Lex Fridman Podcast #343 – Roger Gracie

What Can We Learn From This Talk?

03/12/2022 Lex Fridman released a podcast with the greatest Jiu Jitsu competitor of ALL TIMES!                      And of course I wouldn’t skip that talk, because whenever greatness is talking, I listen.

The first thing that you can capture from the talk, is how calm and self assure is Roger Gracie, if you didn’t saw him fighting, you would understand that it is not a surprise, for him, your Jiu Jitsu is a mirror of who you are, a very agressive person will have a very agressive Jiu Jitsu, the same is with any personality, the cautions, the calm, the shy, the afraid, the irresponsible, the egomaniac even the psycopath haha and so on, so from that point only, you already can see how your Jiu Jitsu is relating to your own personality, and take advantage of that.

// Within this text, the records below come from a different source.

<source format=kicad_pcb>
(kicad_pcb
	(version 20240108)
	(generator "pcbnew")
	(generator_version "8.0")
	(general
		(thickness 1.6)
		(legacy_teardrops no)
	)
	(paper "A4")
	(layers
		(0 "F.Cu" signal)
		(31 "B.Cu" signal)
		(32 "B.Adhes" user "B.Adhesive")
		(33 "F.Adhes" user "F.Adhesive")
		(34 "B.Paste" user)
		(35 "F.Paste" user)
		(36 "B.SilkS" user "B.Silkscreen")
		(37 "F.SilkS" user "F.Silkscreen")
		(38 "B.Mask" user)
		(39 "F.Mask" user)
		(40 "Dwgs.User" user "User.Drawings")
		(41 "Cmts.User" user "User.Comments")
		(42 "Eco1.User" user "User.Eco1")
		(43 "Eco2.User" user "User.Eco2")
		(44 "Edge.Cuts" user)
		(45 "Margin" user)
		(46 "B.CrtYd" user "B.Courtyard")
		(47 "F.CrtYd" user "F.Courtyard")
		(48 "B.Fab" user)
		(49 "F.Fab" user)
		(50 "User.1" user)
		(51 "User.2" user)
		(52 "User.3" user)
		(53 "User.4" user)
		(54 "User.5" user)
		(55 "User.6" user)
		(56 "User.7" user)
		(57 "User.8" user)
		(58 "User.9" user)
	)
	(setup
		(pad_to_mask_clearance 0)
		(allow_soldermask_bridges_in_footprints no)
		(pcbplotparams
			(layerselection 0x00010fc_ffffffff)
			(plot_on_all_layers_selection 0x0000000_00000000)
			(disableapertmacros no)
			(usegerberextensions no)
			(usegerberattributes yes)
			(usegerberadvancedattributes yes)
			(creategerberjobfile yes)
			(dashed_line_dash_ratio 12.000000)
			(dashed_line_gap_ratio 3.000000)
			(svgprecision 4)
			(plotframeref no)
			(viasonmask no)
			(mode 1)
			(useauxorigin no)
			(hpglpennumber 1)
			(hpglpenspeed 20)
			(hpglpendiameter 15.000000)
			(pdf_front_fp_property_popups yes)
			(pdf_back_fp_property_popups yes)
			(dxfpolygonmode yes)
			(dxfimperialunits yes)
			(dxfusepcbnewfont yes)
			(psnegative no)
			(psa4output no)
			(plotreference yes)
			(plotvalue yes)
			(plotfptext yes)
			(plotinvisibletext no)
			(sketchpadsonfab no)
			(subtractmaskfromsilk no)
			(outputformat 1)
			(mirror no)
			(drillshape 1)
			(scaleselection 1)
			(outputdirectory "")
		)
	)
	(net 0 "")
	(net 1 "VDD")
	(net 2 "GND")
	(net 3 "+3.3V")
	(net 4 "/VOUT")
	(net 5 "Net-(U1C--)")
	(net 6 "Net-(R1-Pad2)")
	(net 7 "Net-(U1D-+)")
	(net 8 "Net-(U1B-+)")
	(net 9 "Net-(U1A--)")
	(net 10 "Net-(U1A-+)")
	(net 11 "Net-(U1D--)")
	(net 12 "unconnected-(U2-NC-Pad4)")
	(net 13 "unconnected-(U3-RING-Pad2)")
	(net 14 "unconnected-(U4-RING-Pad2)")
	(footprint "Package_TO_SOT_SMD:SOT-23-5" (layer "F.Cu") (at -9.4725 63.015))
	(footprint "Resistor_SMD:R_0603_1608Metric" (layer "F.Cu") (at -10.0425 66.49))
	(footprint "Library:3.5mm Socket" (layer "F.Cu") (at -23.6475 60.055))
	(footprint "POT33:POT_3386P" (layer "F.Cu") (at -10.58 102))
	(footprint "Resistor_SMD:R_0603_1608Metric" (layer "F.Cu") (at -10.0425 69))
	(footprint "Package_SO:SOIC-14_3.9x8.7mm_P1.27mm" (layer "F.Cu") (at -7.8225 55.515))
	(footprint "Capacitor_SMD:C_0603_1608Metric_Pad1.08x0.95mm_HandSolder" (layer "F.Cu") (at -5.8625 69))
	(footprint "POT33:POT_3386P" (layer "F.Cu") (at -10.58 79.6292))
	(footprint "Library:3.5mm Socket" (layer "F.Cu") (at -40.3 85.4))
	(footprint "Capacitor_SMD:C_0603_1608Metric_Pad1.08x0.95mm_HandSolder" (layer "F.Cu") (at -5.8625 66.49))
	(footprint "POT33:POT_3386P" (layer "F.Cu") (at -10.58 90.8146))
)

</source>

But with everything in life, we aren’t just one type, sometimes we are afraid, sometimes calm, sometimes agressive and that is good, the key is to understand the essence, the reason why you would change you way, what caused you to be agressive if you are a calm person, and attack that with logic, by doing this you will learn ALOT about yourself thru your Jiu Jitsu, just pay attention, or start a Jiu Jitsu journal not only about the techniques and sparring sessions, write your emotions as well what led you there.

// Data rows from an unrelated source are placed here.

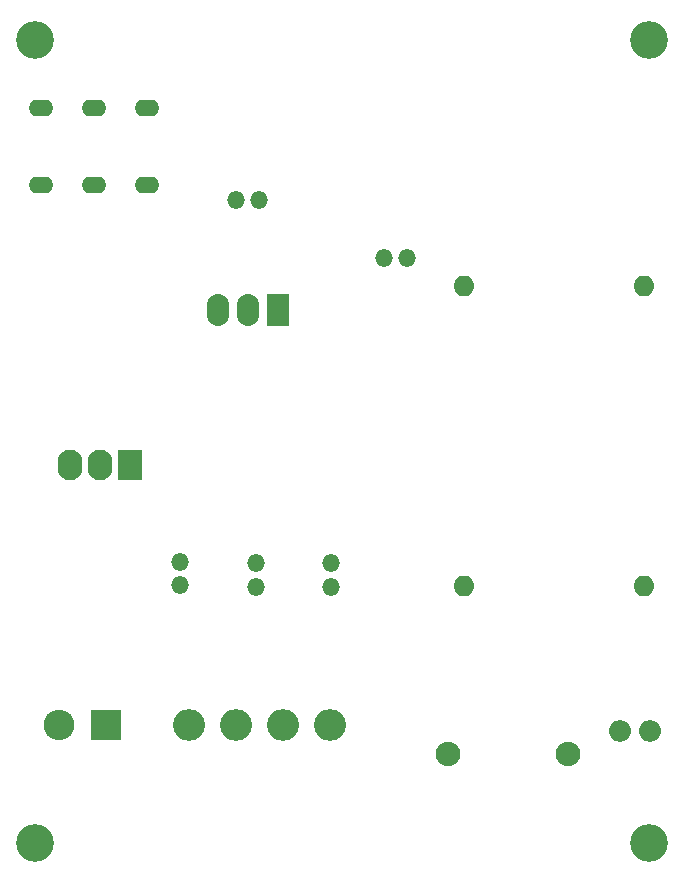
<source format=gbr>
%TF.GenerationSoftware,KiCad,Pcbnew,8.0.4*%
%TF.CreationDate,2024-09-20T16:59:46-04:00*%
%TF.ProjectId,micropsu,6d696372-6f70-4737-952e-6b696361645f,rev?*%
%TF.SameCoordinates,Original*%
%TF.FileFunction,Soldermask,Bot*%
%TF.FilePolarity,Negative*%
%FSLAX46Y46*%
G04 Gerber Fmt 4.6, Leading zero omitted, Abs format (unit mm)*
G04 Created by KiCad (PCBNEW 8.0.4) date 2024-09-20 16:59:46*
%MOMM*%
%LPD*%
G01*
G04 APERTURE LIST*
G04 Aperture macros list*
%AMRoundRect*
0 Rectangle with rounded corners*
0 $1 Rounding radius*
0 $2 $3 $4 $5 $6 $7 $8 $9 X,Y pos of 4 corners*
0 Add a 4 corners polygon primitive as box body*
4,1,4,$2,$3,$4,$5,$6,$7,$8,$9,$2,$3,0*
0 Add four circle primitives for the rounded corners*
1,1,$1+$1,$2,$3*
1,1,$1+$1,$4,$5*
1,1,$1+$1,$6,$7*
1,1,$1+$1,$8,$9*
0 Add four rect primitives between the rounded corners*
20,1,$1+$1,$2,$3,$4,$5,0*
20,1,$1+$1,$4,$5,$6,$7,0*
20,1,$1+$1,$6,$7,$8,$9,0*
20,1,$1+$1,$8,$9,$2,$3,0*%
G04 Aperture macros list end*
%ADD10C,3.200000*%
%ADD11O,1.503200X1.503200*%
%ADD12RoundRect,0.050800X1.250000X1.250000X-1.250000X1.250000X-1.250000X-1.250000X1.250000X-1.250000X0*%
%ADD13O,2.601600X2.601600*%
%ADD14O,2.082800X2.082800*%
%ADD15RoundRect,0.050800X0.900000X1.300000X-0.900000X1.300000X-0.900000X-1.300000X0.900000X-1.300000X0*%
%ADD16O,1.901600X2.701600*%
%ADD17O,1.854200X1.854200*%
%ADD18O,2.703200X2.703200*%
%ADD19O,2.100000X1.400000*%
%ADD20O,1.778000X1.778000*%
%ADD21RoundRect,0.050800X1.000000X1.250000X-1.000000X1.250000X-1.000000X-1.250000X1.000000X-1.250000X0*%
%ADD22O,2.101600X2.601600*%
G04 APERTURE END LIST*
D10*
%TO.C,*%
X147000000Y-148000000D03*
%TD*%
%TO.C,*%
X95000000Y-148000000D03*
%TD*%
%TO.C,*%
X147000000Y-80000000D03*
%TD*%
D11*
%TO.C,+12OUTPUT*%
X113724700Y-126287650D03*
X113724700Y-124287650D03*
%TD*%
D12*
%TO.C,U1*%
X100979900Y-138000000D03*
D13*
X97020100Y-138000000D03*
%TD*%
D11*
%TO.C,+5INPUT*%
X126500000Y-98500000D03*
X124500000Y-98500000D03*
%TD*%
%TO.C,-5OUTPUT*%
X107247700Y-124160650D03*
X107247700Y-126160650D03*
%TD*%
D14*
%TO.C,R1*%
X129920000Y-140500000D03*
X140080000Y-140500000D03*
%TD*%
D15*
%TO.C,P78E12-1000*%
X115527200Y-102869900D03*
D16*
X112987200Y-102869900D03*
X110447000Y-102859900D03*
%TD*%
D11*
%TO.C,-5INPUT*%
X113987000Y-93594000D03*
X111987000Y-93594000D03*
%TD*%
D17*
%TO.C,LED1*%
X144500000Y-138500000D03*
X147040000Y-138500000D03*
%TD*%
D18*
%TO.C,Output*%
X108040200Y-137987650D03*
X112000100Y-137987650D03*
X115959900Y-137987650D03*
X119919800Y-137987650D03*
%TD*%
D19*
%TO.C,SW1*%
X104500100Y-85750100D03*
X100000000Y-85750100D03*
X95500100Y-85750100D03*
X95500100Y-92250200D03*
X100000000Y-92250200D03*
X104500100Y-92250200D03*
%TD*%
D20*
%TO.C,U3*%
X146515000Y-100833000D03*
X131275000Y-100833000D03*
X146515000Y-126233000D03*
X131275000Y-126233000D03*
%TD*%
D21*
%TO.C,Q1*%
X103040000Y-116000000D03*
D22*
X100500000Y-116000000D03*
X97960000Y-116000000D03*
%TD*%
D11*
%TO.C,+5OUTPUT*%
X120074700Y-126287650D03*
X120074700Y-124287650D03*
%TD*%
D10*
%TO.C,REF\u002A\u002A*%
X95000000Y-80000000D03*
%TD*%
M02*

</source>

Second great point is the self belief part of the journey, of course not everybody have to be a world champion, but the self belief thing is way larger than the competition, it is within you, every day, every time you are in a bad spot, a choke, under a heavy pressure on and off the mat, once you fixed your self belief, you’ll fall into that in a second, so if your self belief is a victim one, a weak one, a loser one, every time you feel like going under any kind of pressure you’ll return to that fucking sad self belief.

So what we do about that?? attack it, build your own self belief, know where you are right now,be honest with yourself, bullshiting isn’t going to help here, and then, only then, start building your new self, and work towards that no matter what people say, think or do, don’t matter what you think or say, but what you DO, if you want to create a self belief that you don’t ever give up, so start doing hard stuff, and finish them, and again, and again, and again….you got the point.

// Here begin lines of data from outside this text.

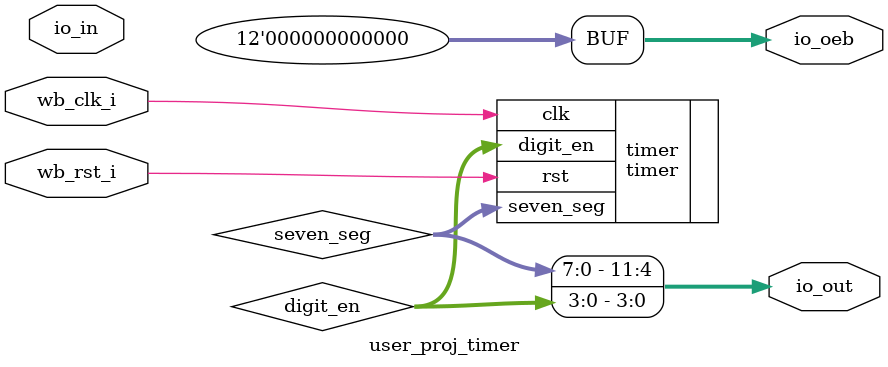
<source format=v>

`default_nettype none
/*
 *-------------------------------------------------------------
 *
 * user_proj_example
 *
 * This is an example of a (trivially simple) user project,
 * showing how the user project can connect to the logic
 * analyzer, the wishbone bus, and the I/O pads.
 *
 * This project generates an integer count, which is output
 * on the user area GPIO pads (digital output only).  The
 * wishbone connection allows the project to be controlled
 * (start and stop) from the management SoC program.
 *
 * See the testbenches in directory "mprj_counter" for the
 * example programs that drive this user project.  The three
 * testbenches are "io_ports", "la_test1", and "la_test2".
 *
 *-------------------------------------------------------------
 */

module user_proj_timer (
`ifdef USE_POWER_PINS
    inout vccd1,	// User area 1 1.8V supply
    inout vssd1,	// User area 1 digital ground
`endif

    // Wishbone Slave ports (WB MI A)
    input wb_clk_i,
    input wb_rst_i,

    // IOs
    input  [11:0] io_in,
    output [11:0] io_out,
    output [11:0] io_oeb
);

    wire [7:0] seven_seg;
    wire [3:0] digit_en;

    timer timer(
        .clk(wb_clk_i),
        .rst(wb_rst_i),
        .seven_seg(seven_seg),
        .digit_en(digit_en)
    );

    assign io_out = {seven_seg, digit_en};
    assign io_oeb = 12'd0;
    
endmodule

`default_nettype wire

</source>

Third great point of this talk, is a technical position debate they had, Lex asked Roger what is the upmost dominant position in Jiu Jitsu, and Roger awnser surprised Lex, he said is the Mount, and its funny, because most people would argue that a good back control will give you the most dominant position, because your opponent dosen’t have any limb to attack, and few to defend, seems logical, but what Roger insisted upon was that even with a great back control, you are still under your opponent, and they have a great range of movement to try, whereas Mount pins your opponent down so effectively that even kids when playing, when a Mount is reached is almost impossible to get out, of course that when you know how to escape the Mount it becomes a harder taks, but he still is the upmost dominant position in Roger’s eyes and experience, and from there you have the Billion Dollar submission of Roger Gracie, the Cross-Collar Choke from Mount of course, he says that when your arms are in the spot, and you are in the mount, the chances of escape, or even survive are minimal if even there is one.

Our take on that one? WORK ON YOUR MOUNT CONTROL AND YOU CROSS COLLAR CHOKE! 

The forth and last poin I want to talk about (there is too much to cover and learn so you better listen to it by yourself!) is drilling, I was so happy that Lex talked to him about it, because is a strange area in the Jiu Jitsu world, some people are religious with their drilling and some aren’t all that about them, and what Roger said about it made perfect sense to me, his view on it is that the drilling part is the mechanical understandment of a technique and nothing more, the high reps have to be performed with a responsive training partner, not a dummy, with resistance so you can take what you learned within the drilling phase and bridge the errors by trials, but that dosen’t mean he dosen’t sees value in drilling, but its priority in training time is diferent.

The key is, drill as long as you NEED to understand the mechanical parts of a technique, after that start working on that technique with an active training partner, positional sparring are great for that, you start here and when you reached the goal or not, you reset, but with resistance, thus making the new technique yours with time.

Hope you find those interest points usefull, go and listen to the podcast and feel free to write down other things you took from that incredible talk, see you at the dojo, OSS!